══ Provided records ══

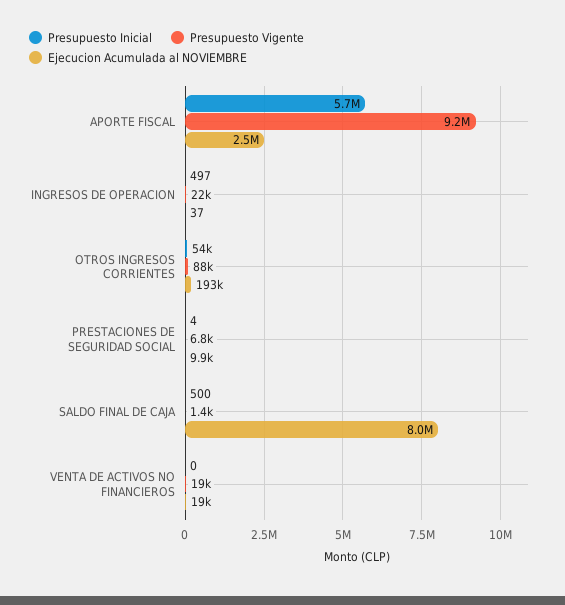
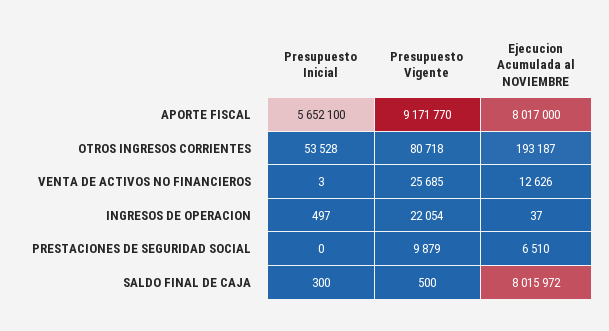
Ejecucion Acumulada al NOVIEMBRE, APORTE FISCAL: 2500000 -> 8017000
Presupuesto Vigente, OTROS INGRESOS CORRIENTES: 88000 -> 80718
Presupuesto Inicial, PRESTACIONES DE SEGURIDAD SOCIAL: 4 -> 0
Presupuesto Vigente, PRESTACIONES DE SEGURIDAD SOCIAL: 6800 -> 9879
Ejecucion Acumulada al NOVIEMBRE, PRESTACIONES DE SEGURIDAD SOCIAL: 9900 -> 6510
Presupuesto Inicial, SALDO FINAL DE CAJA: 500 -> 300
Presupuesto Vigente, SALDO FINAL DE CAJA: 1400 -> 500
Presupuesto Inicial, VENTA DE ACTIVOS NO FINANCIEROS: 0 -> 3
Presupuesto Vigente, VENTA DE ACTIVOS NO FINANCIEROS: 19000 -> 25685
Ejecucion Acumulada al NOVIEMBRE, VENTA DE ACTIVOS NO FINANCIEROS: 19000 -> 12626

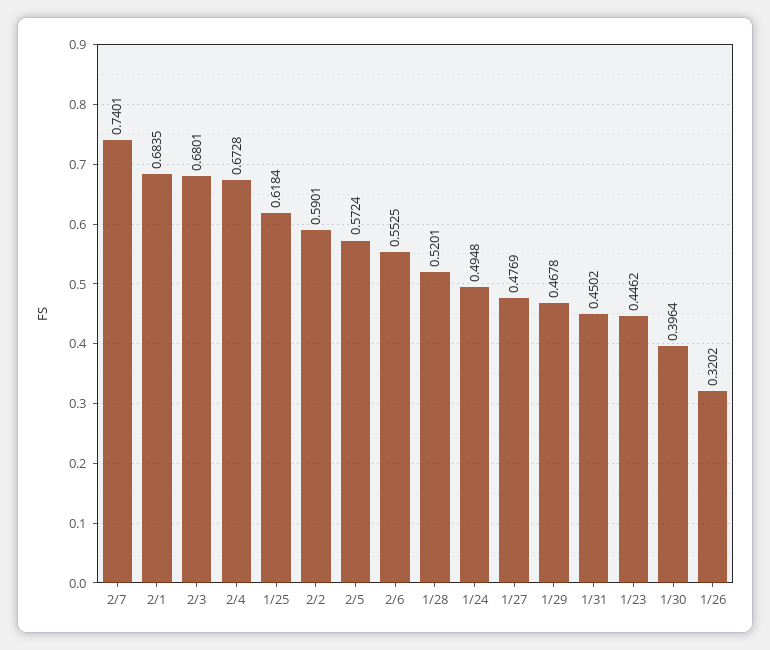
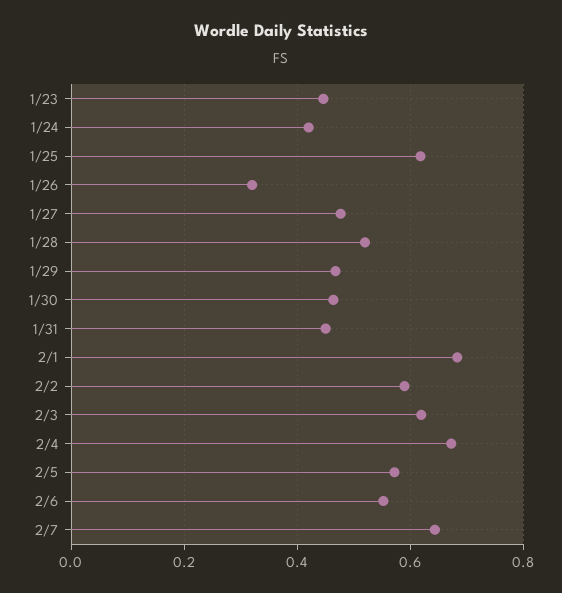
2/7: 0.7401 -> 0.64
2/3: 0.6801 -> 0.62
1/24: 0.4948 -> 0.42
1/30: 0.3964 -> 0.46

═══

Look over the entries above. Copy every line that contains the word "Presupuesto".

Presupuesto Vigente, OTROS INGRESOS CORRIENTES: 88000 -> 80718
Presupuesto Inicial, PRESTACIONES DE SEGURIDAD SOCIAL: 4 -> 0
Presupuesto Vigente, PRESTACIONES DE SEGURIDAD SOCIAL: 6800 -> 9879
Presupuesto Inicial, SALDO FINAL DE CAJA: 500 -> 300
Presupuesto Vigente, SALDO FINAL DE CAJA: 1400 -> 500
Presupuesto Inicial, VENTA DE ACTIVOS NO FINANCIEROS: 0 -> 3
Presupuesto Vigente, VENTA DE ACTIVOS NO FINANCIEROS: 19000 -> 25685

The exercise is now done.